У Государыни Марии Федоровны сирень была любимым цветком, и она разводила ее с необычайным вниманием, со щедростью и заботой. За нею же потянулась, из подражания двору, вся оседлая Гатчина.
Как радостно и странно было глядеть сверху на этот мощный волнистый сиреневый прибой, набегавший на городишко жеманно-лиловыми, красно-фиолетовыми волнами и белыми грядами, рассыпавшимися, как густое белое овечье руно...
Однорукий комиссар поднялся снизу и сказал:
- Однако, собирайтесь. Сейчас поедете на автомобиле в Петроград, в революционный трибунал.
- Это где же находится? - спросил я.
- В бывшем дворце бывшего Николая Николаевича.
- Что же? Он и Николай Николаевичем перестал быть?
- Всех поскидали, - ответил однорукий мрачно. - Дальше и не то еще будет... Пойдемте. Автомобиль дожидается.

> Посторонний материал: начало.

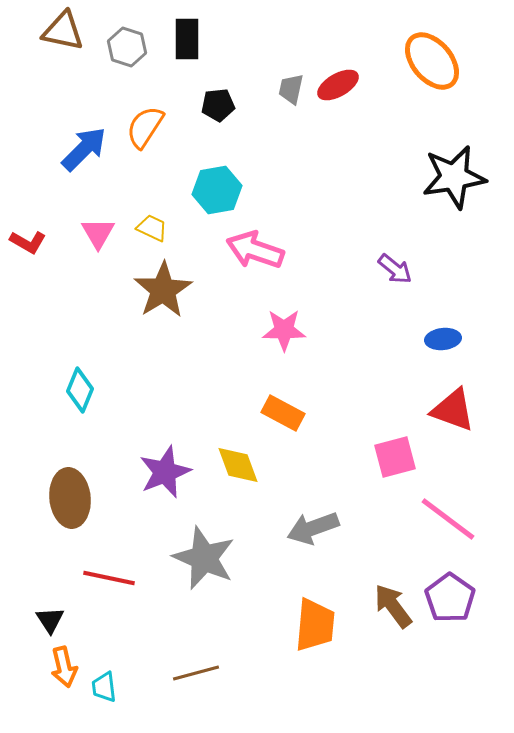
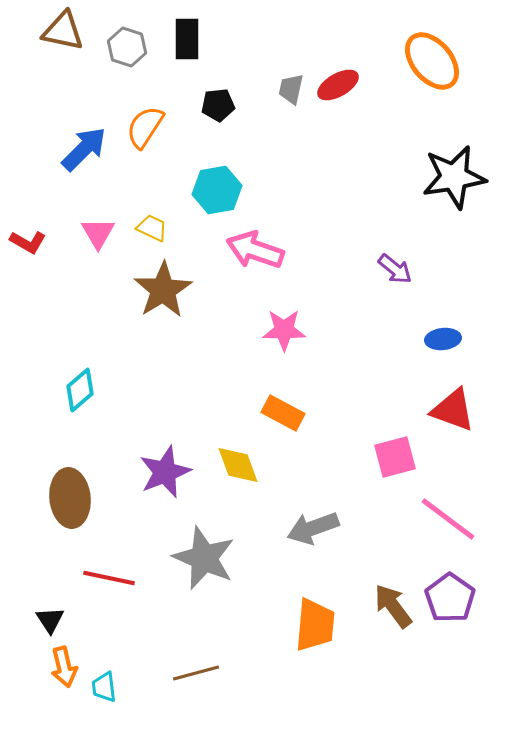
cyan diamond: rotated 27 degrees clockwise
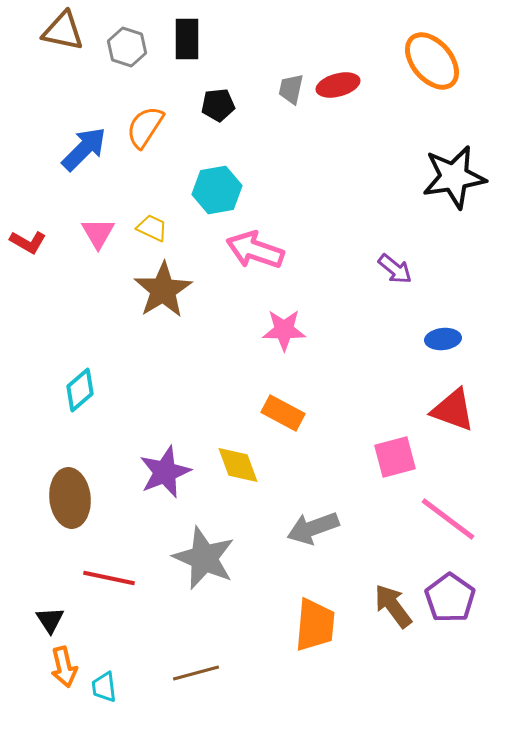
red ellipse: rotated 15 degrees clockwise
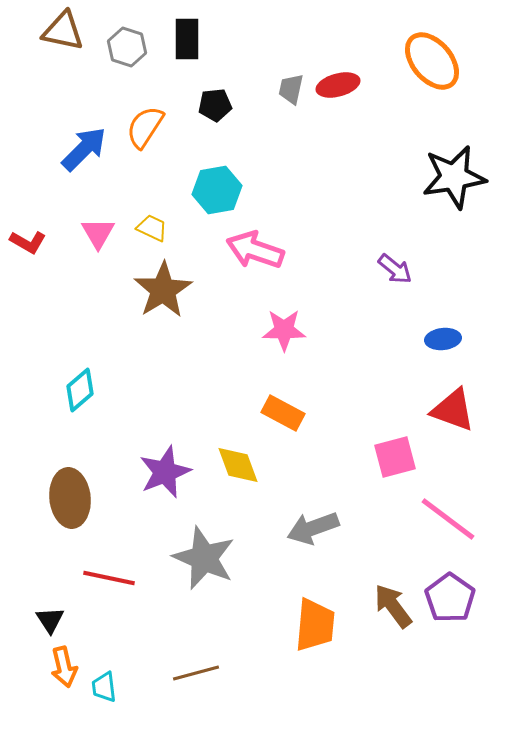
black pentagon: moved 3 px left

Мы уселись. Спереди шофер (...). Позади я, со вчерашним латышом, который был свеж, чист и весь подтянут ремнями, как будто бы только сию минуту выскочил из специальной фабрики (...). Однорукий исчез. У ворот Совдепа толпились жители. Я успел найти между ними женское лицо и поймать ласковую ободряющую улыбку.
Легкий, изящный "пежо", тоже мой хороший знакомый, принадлежавший Гатчинской авиационной школе, бойко покатился по проспекту Павла I, густо обсаженному с обеих сторон пахучими березами, мимо артиллерийских казарм и заставы, мимо Пулковской обсерватории, по широкому шоссе. За всю нашу довольно длинную дорогу никто из нас четырех не обмолвился ни словом. Я почему же не сознаться? - немножко нервничал и беспрестанно курил и каждый раз, закуривая новую папиросу, предлагал, по курительно масонской этике, другую моему латышу, и он принимал ее безмолвно и серьезно, точно мы с ним исполняли какую-то серьезную обязанность.
Так мы доехали до Нарвских ворот, завернули на Обводный канал, пересекли синюю Неву и, оставив за собою Петропавловский собор, остановились у малых ворот прекрасного дворца Великого Князя Николая Николаевича Старшего.
Латышонок быстро соскользнул с автомобиля, позвонил у железной решетчатой двери, скрылся на минутку за нею и вскорости выскочил обратно.
Он и тут не издал ни звука, а только поманил меня рукой.
Мы вошли в просторную, но не высокую комнату, весело освещенную двумя огромными полукруглыми окнами с цельными в высоту и ширину зеркальными богемскими стеклами. По всем сторонам этой комнаты тянулись низкие скамьи, обитые Манчестером, рисунок которого я сначала принял за настоящий текинский ковер. Вероятно, в прежние времена здесь помещалась не парадная, а просто деловая приемная.
К этой приемной прилегала другая полутемная комната высотою не больше среднего человеческого роста, освещенная крошечной электрической лампой. В этот-то просторный и низкий чулан и завел меня щеголеватый латыш. Немного освоившись с утлым светом, я увидел в глубине помещения простые деревянные нары, а ближе к выходу стоял небольшой солдат в серой шинели и с ружьем.
Латыш сказал ему:
- Вот, товарищ, сдаю вам арестованного. Примите и следите за ним. Теперь он находится на вашей полной ответственности. - А мне он сказал: До приятного свидания. - И вышел, оставив меня наедине с солдатом.
Я успел хорошо разглядеть солдата. Он был маленький, но крепкий и ладно сделанный парнишка. В своей серой, не по росту большой шинели, он был похож на мило-неуклюжего медведя-овсянника.